The Yang-Baxter equation for PT invariant nineteen vertex models

TL;DR

This paper classifies solutions to the Yang-Baxter equation for PT-invariant nineteen vertex models using algebraic geometry, revealing a universal structure, a new model, and links to spin chain excitations.

Contribution

It introduces a unified algebraic geometric approach to classify integrable nineteen vertex models, including a novel model and spectral parameterization via algebraic curves.

Findings

Classification into four families of integrable models

Discovery of a new nineteen vertex model

Connection between algebraic curve form and spin chain excitations

Abstract

We study the solutions of the Yang-Baxter equation associated to nineteen vertex models invariant by the parity-time symmetry from the perspective of algebraic geometry.

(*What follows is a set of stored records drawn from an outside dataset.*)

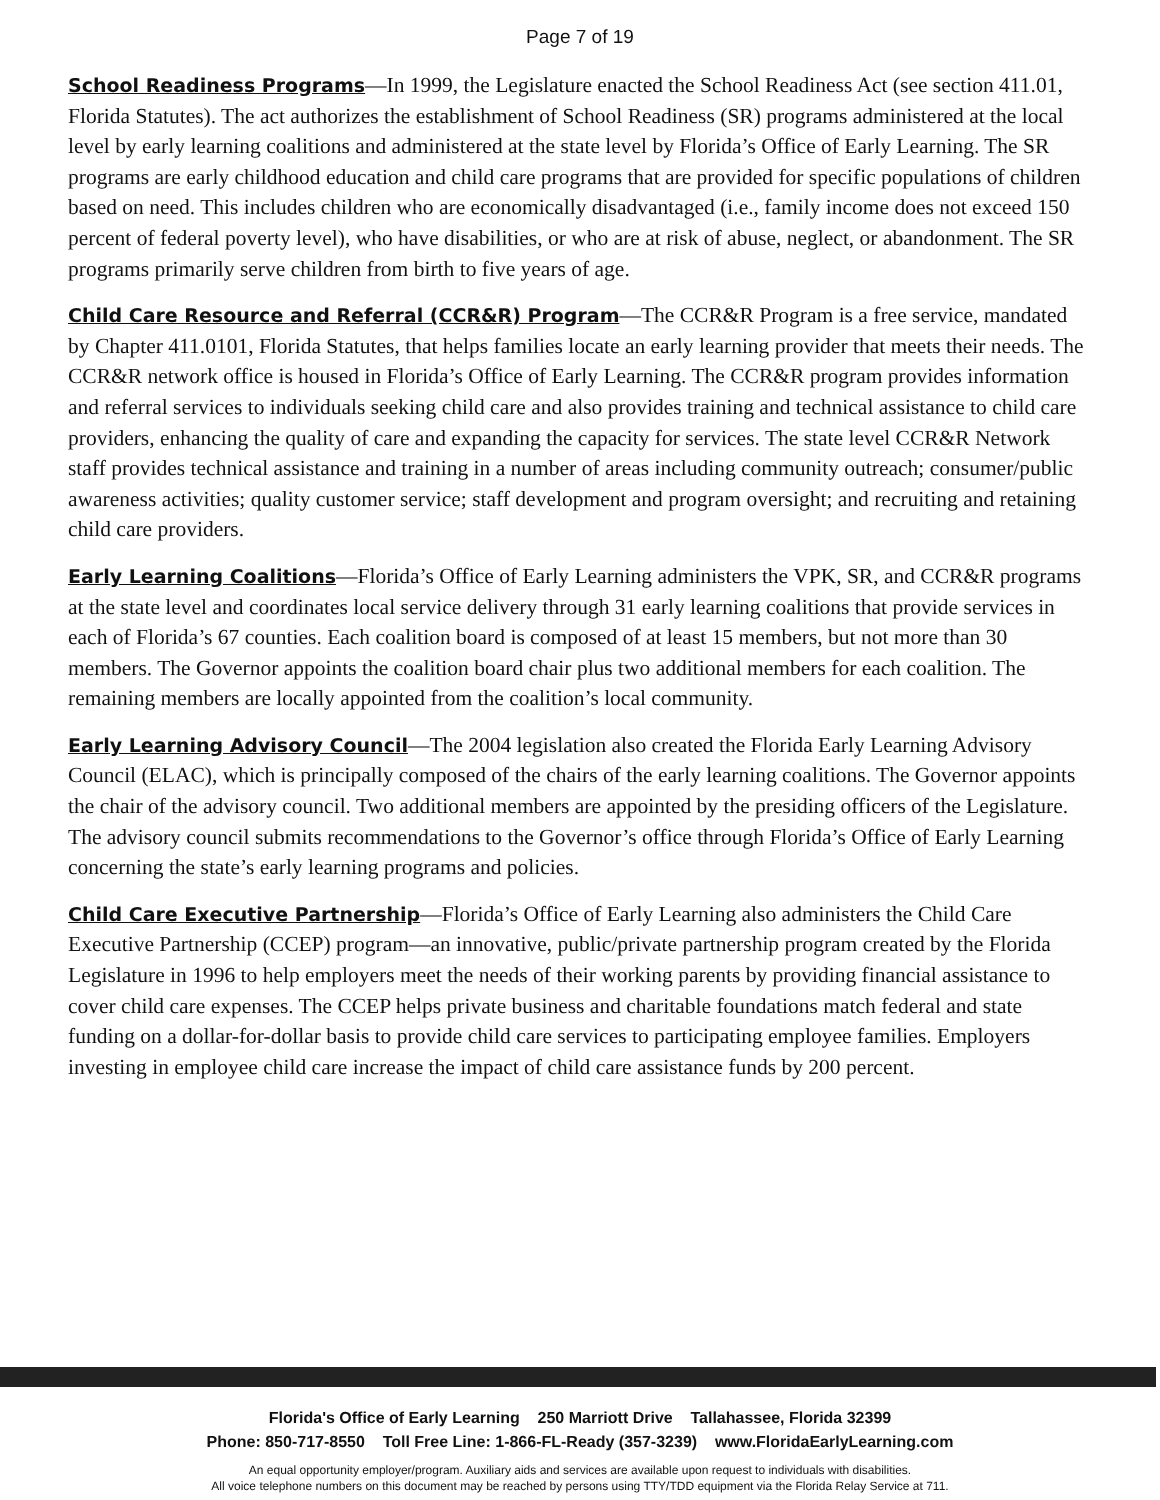Page 7 of 19
School Readiness Programs—In 1999, the Legislature enacted the School Readiness Act (see section 411.01, Florida Statutes). The act authorizes the establishment of School Readiness (SR) programs administered at the local level by early learning coalitions and administered at the state level by Florida’s Office of Early Learning. The SR programs are early childhood education and child care programs that are provided for specific populations of children based on need. This includes children who are economically disadvantaged (i.e., family income does not exceed 150 percent of federal poverty level), who have disabilities, or who are at risk of abuse, neglect, or abandonment. The SR programs primarily serve children from birth to five years of age.
Child Care Resource and Referral (CCR&R) Program—The CCR&R Program is a free service, mandated by Chapter 411.0101, Florida Statutes, that helps families locate an early learning provider that meets their needs. The CCR&R network office is housed in Florida’s Office of Early Learning. The CCR&R program provides information and referral services to individuals seeking child care and also provides training and technical assistance to child care providers, enhancing the quality of care and expanding the capacity for services. The state level CCR&R Network staff provides technical assistance and training in a number of areas including community outreach; consumer/public awareness activities; quality customer service; staff development and program oversight; and recruiting and retaining child care providers.
Early Learning Coalitions—Florida’s Office of Early Learning administers the VPK, SR, and CCR&R programs at the state level and coordinates local service delivery through 31 early learning coalitions that provide services in each of Florida’s 67 counties. Each coalition board is composed of at least 15 members, but not more than 30 members. The Governor appoints the coalition board chair plus two additional members for each coalition. The remaining members are locally appointed from the coalition’s local community.
Early Learning Advisory Council—The 2004 legislation also created the Florida Early Learning Advisory Council (ELAC), which is principally composed of the chairs of the early learning coalitions. The Governor appoints the chair of the advisory council. Two additional members are appointed by the presiding officers of the Legislature. The advisory council submits recommendations to the Governor’s office through Florida’s Office of Early Learning concerning the state’s early learning programs and policies.
Child Care Executive Partnership—Florida’s Office of Early Learning also administers the Child Care Executive Partnership (CCEP) program—an innovative, public/private partnership program created by the Florida Legislature in 1996 to help employers meet the needs of their working parents by providing financial assistance to cover child care expenses. The CCEP helps private business and charitable foundations match federal and state funding on a dollar-for-dollar basis to provide child care services to participating employee families. Employers investing in employee child care increase the impact of child care assistance funds by 200 percent.
Florida's Office of Early Learning 250 Marriott Drive Tallahassee, Florida 32399
Phone: 850-717-8550 Toll Free Line: 1-866-FL-Ready (357-3239) www.FloridaEarlyLearning.com
An equal opportunity employer/program. Auxiliary aids and services are available upon request to individuals with disabilities.
All voice telephone numbers on this document may be reached by persons using TTY/TDD equipment via the Florida Relay Service at 711.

We determine the form of the algebraic curves constraining the respective Boltzmann weights and found that they possess a universal structure. This allows us to classify the integrable manifolds in four different families reproducing three known models besides uncovering a novel nineteen vertex model in a unified way. The introduction of the spectral parameter on the weights is made via the parameterization of the fundamental algebraic curve which is a conic. The diagonalization of the transfer matrix of the new vertex model and its thermodynamic limit properties are discussed. We point out a connection between the form of the main curve and the nature of the excitations of the corresponding spin-1 chains.